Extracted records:
/---
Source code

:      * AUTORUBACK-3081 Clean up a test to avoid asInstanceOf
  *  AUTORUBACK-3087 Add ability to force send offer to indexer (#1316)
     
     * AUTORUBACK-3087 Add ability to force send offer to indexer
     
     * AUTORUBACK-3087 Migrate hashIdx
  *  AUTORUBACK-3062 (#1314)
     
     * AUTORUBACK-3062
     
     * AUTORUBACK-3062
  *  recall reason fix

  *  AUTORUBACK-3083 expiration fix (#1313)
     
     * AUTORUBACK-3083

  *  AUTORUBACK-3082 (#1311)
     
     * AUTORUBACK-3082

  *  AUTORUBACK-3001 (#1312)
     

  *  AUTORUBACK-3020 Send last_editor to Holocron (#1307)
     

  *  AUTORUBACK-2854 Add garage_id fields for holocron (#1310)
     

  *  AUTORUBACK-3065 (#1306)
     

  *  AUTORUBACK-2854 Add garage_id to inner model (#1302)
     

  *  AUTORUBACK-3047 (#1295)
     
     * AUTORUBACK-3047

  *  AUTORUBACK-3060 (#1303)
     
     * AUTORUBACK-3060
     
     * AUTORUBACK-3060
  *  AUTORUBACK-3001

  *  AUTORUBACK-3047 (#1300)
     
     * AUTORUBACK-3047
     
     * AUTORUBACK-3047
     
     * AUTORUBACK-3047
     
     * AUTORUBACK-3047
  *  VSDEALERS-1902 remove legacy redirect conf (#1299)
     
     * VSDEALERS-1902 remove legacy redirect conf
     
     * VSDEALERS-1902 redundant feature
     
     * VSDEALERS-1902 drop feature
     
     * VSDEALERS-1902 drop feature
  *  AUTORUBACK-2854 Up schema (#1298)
\---
/---
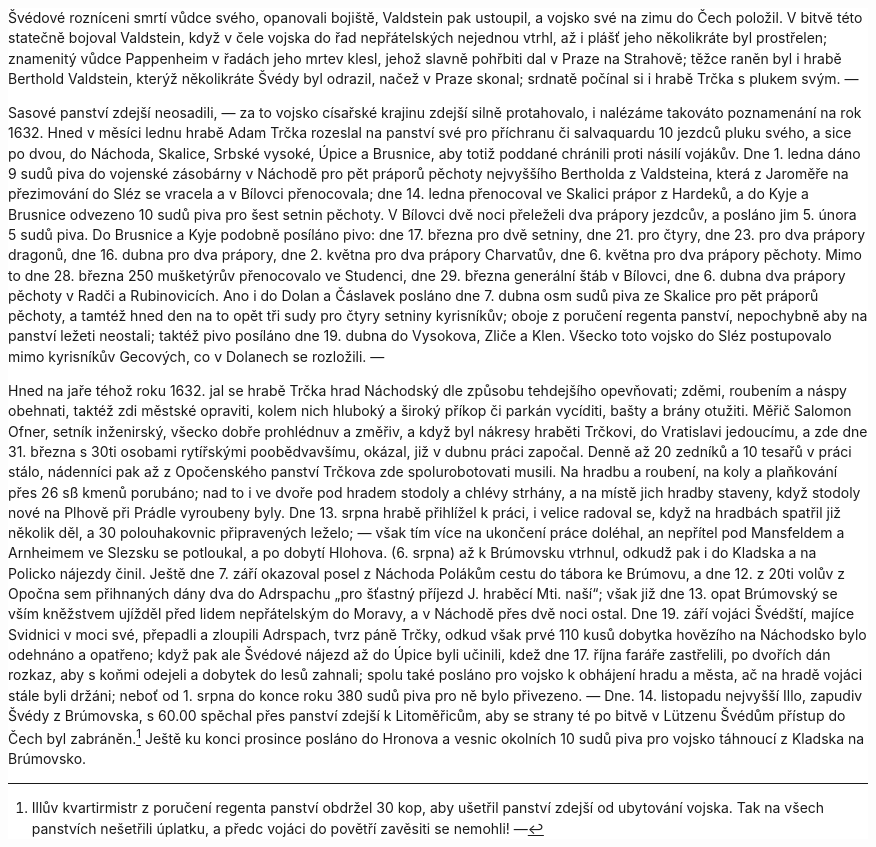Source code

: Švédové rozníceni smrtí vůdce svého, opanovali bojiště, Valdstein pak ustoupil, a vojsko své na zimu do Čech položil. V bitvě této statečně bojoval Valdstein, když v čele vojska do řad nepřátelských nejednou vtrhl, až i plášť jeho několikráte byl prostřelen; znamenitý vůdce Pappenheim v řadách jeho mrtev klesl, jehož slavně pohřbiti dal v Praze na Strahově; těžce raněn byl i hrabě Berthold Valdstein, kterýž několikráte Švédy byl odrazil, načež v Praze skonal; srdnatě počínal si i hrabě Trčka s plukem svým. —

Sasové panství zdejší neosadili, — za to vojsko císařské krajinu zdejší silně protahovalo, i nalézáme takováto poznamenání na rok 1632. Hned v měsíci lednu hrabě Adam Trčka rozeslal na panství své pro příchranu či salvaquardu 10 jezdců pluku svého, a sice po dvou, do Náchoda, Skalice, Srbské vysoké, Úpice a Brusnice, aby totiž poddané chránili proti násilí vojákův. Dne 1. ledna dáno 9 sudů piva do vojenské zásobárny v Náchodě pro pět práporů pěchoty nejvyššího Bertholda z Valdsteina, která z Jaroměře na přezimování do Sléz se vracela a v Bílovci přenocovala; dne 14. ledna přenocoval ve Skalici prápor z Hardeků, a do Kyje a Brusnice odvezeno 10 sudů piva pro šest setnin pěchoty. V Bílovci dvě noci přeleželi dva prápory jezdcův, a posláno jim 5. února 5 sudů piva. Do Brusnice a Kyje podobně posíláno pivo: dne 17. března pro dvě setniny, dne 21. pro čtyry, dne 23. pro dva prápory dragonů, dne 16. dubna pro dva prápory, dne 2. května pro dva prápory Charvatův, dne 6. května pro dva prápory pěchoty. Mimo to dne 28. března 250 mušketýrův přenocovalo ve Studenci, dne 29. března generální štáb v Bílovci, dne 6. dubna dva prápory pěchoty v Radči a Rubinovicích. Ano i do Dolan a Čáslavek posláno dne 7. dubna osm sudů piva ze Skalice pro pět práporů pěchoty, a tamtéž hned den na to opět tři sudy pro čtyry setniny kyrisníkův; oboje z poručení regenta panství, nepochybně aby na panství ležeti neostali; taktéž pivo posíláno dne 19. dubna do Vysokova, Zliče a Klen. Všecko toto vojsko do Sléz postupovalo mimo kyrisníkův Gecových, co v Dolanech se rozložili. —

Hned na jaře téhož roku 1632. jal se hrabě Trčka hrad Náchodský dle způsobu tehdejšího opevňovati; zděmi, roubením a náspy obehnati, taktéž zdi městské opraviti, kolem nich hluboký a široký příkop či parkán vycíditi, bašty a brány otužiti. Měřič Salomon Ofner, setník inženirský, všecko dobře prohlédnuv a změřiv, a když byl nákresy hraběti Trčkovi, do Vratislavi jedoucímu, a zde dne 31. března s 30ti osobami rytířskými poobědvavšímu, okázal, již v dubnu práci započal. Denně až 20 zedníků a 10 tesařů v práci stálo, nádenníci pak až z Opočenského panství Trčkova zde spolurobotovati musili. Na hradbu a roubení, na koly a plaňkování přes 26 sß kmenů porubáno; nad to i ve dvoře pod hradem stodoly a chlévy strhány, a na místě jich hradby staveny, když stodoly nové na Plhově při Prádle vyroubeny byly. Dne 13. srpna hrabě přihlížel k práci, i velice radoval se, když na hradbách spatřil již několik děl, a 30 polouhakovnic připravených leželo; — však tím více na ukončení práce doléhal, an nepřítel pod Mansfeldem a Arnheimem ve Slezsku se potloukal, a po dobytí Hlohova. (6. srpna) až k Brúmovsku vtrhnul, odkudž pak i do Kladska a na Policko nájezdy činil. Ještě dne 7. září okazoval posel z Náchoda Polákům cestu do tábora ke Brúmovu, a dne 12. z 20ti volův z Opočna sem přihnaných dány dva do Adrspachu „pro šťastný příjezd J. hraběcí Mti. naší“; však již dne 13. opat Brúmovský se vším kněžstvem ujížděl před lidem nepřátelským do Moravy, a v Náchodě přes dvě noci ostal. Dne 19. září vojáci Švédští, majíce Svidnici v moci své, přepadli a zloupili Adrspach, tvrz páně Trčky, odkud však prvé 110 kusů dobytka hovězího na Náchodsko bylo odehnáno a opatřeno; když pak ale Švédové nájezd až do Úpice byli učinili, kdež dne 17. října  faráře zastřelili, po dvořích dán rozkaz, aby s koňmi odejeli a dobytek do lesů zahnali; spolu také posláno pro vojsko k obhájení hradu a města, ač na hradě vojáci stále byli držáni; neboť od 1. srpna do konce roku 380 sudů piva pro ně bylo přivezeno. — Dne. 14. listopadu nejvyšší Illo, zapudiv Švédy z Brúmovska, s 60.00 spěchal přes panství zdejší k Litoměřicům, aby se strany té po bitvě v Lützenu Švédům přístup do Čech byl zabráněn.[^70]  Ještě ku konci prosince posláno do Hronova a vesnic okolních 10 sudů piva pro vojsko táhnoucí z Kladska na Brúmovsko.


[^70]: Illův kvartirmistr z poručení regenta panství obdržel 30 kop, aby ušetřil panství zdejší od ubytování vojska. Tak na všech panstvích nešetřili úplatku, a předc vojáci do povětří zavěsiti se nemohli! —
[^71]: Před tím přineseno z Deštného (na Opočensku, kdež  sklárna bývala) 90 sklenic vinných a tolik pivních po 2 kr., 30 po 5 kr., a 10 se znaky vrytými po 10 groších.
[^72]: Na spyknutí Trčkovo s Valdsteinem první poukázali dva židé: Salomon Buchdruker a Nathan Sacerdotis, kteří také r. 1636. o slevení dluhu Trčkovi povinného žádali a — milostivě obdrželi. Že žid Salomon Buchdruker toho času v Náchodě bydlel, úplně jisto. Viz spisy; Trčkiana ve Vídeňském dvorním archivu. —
\---
- Your task: Identify each line of the material that contains the word "legacy", and copy those lines out.

- Response to this task:
  *  VSDEALERS-1902 remove legacy redirect conf (#1299)
     * VSDEALERS-1902 remove legacy redirect conf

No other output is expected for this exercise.